▶ **Data entries**:

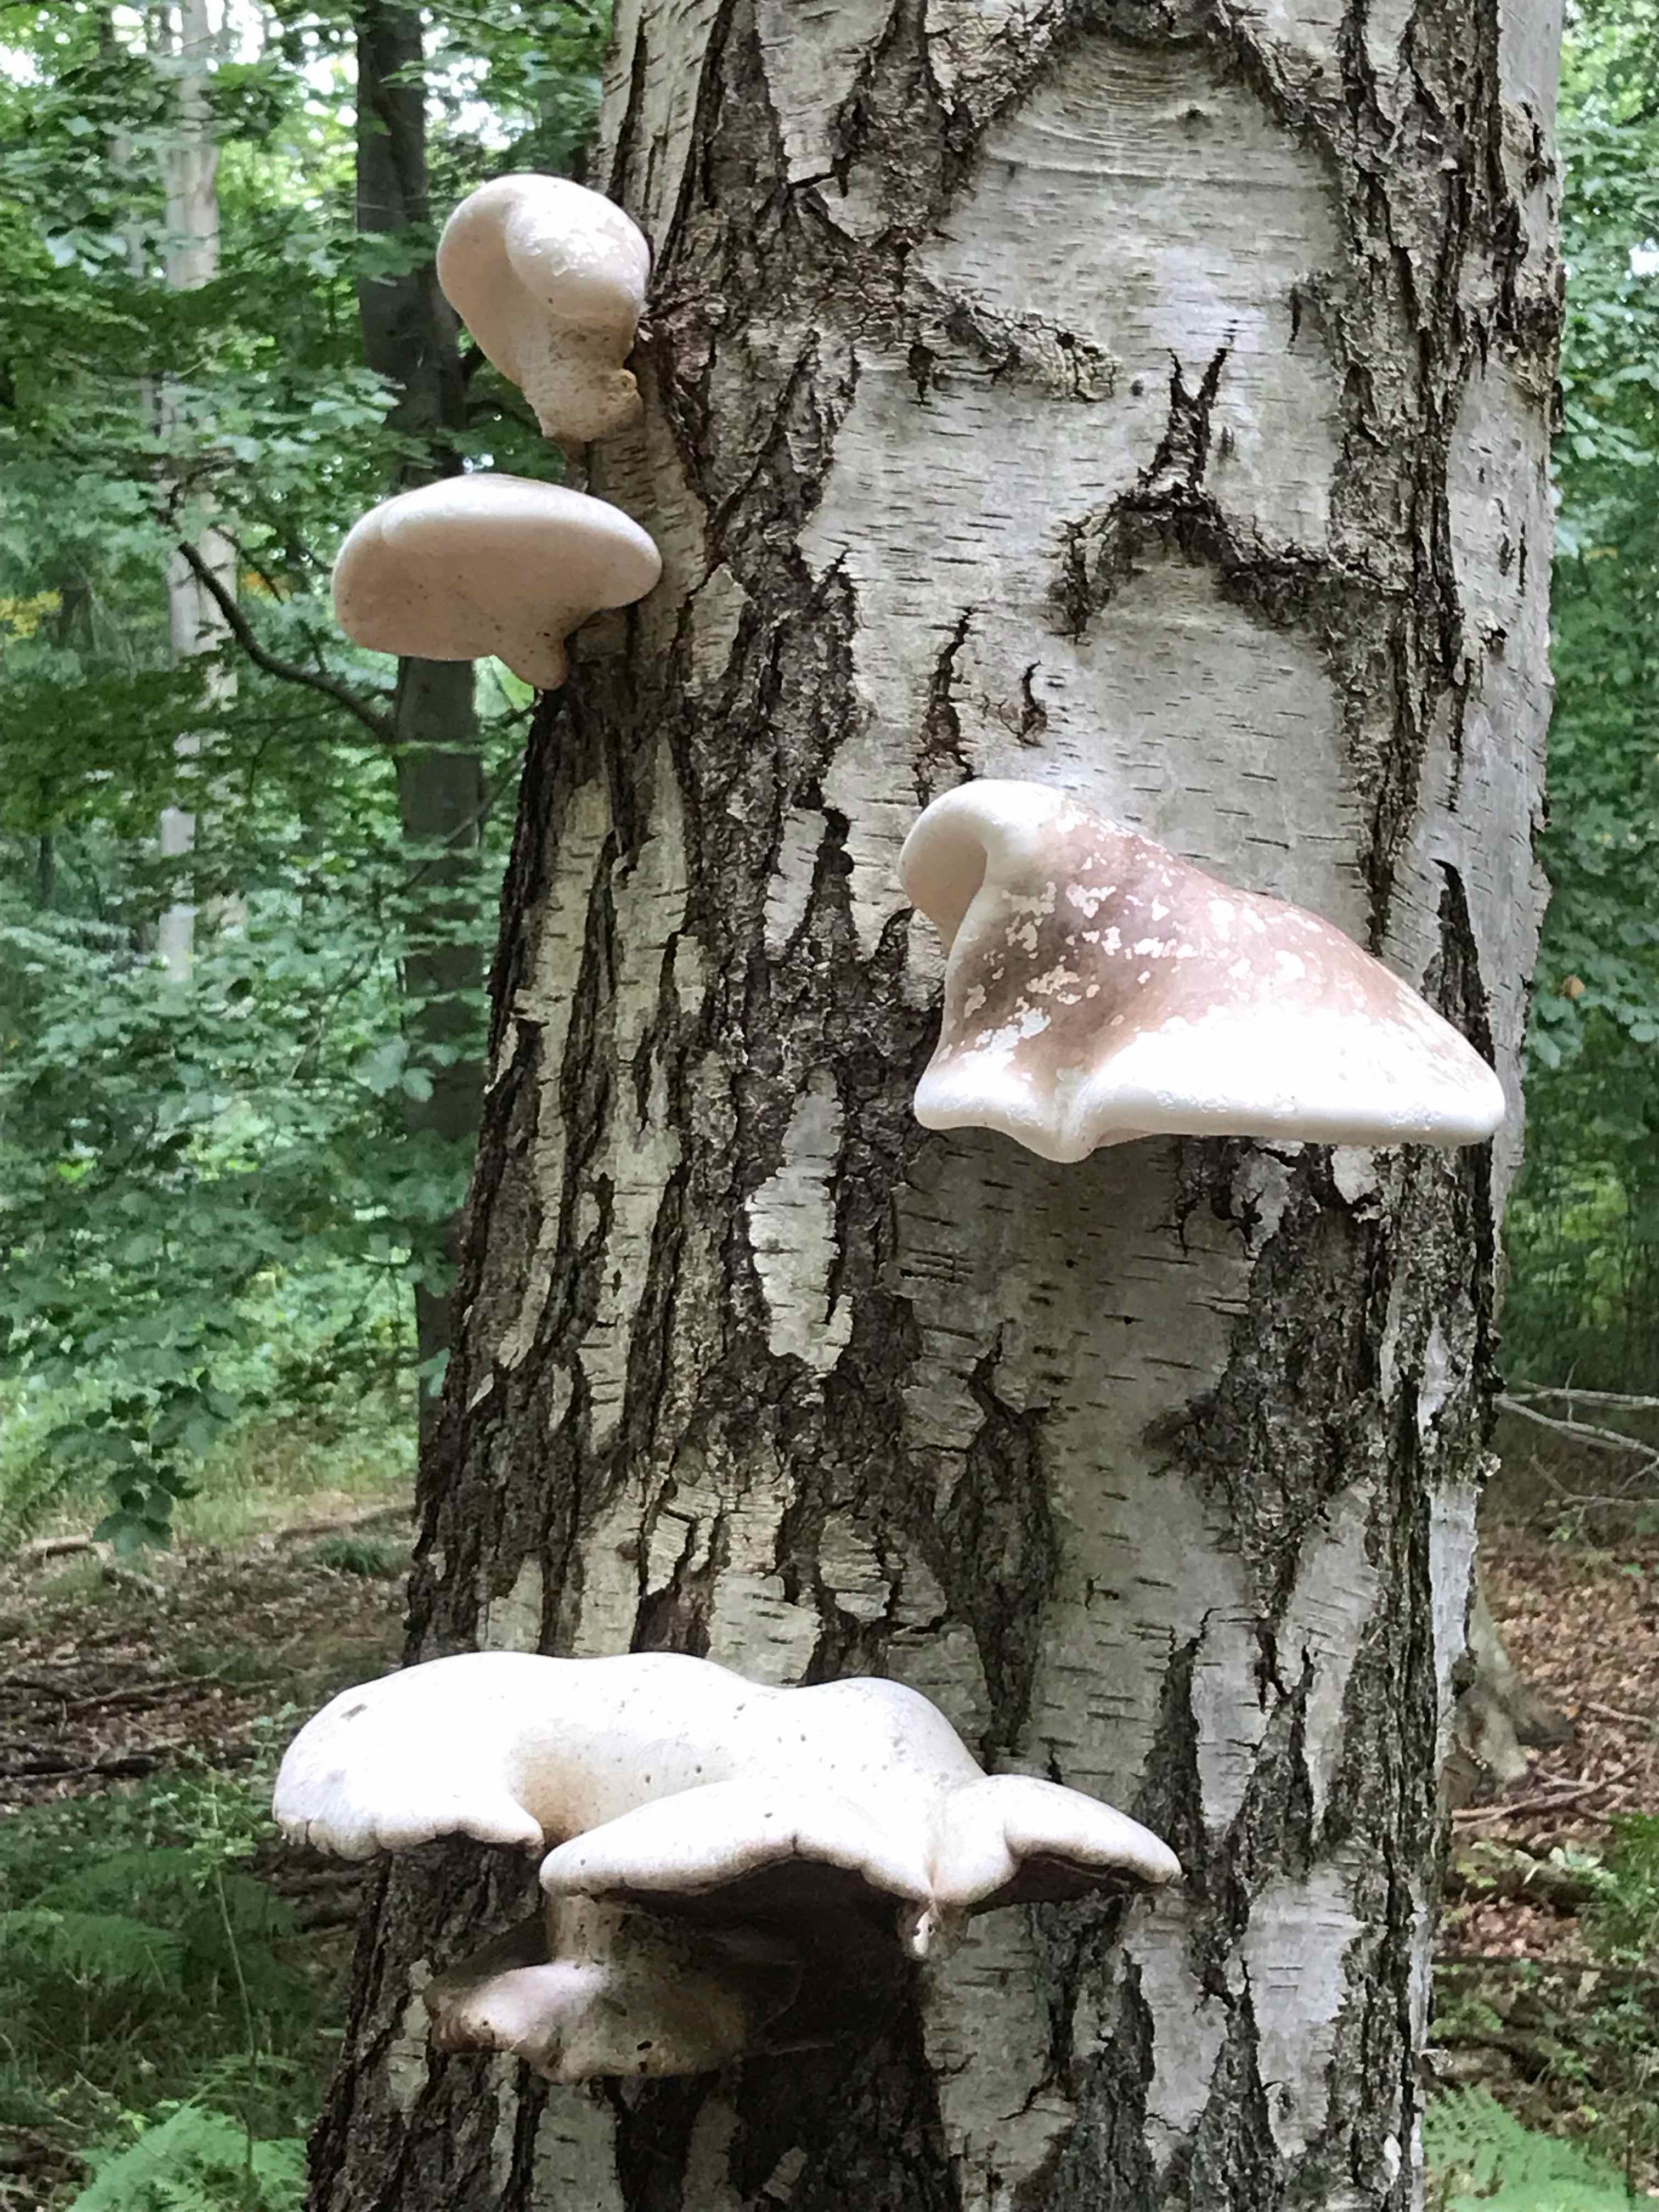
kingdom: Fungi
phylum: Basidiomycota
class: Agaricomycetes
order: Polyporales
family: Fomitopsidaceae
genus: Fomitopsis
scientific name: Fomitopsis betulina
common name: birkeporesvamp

▶ **Goal**: Reproduce the data above, substituting "vernacular name" for "common name" and leaving everything else unchanged. Omit the pictures.

▶ **Finished answer**:
kingdom: Fungi
phylum: Basidiomycota
class: Agaricomycetes
order: Polyporales
family: Fomitopsidaceae
genus: Fomitopsis
scientific name: Fomitopsis betulina
vernacular name: birkeporesvamp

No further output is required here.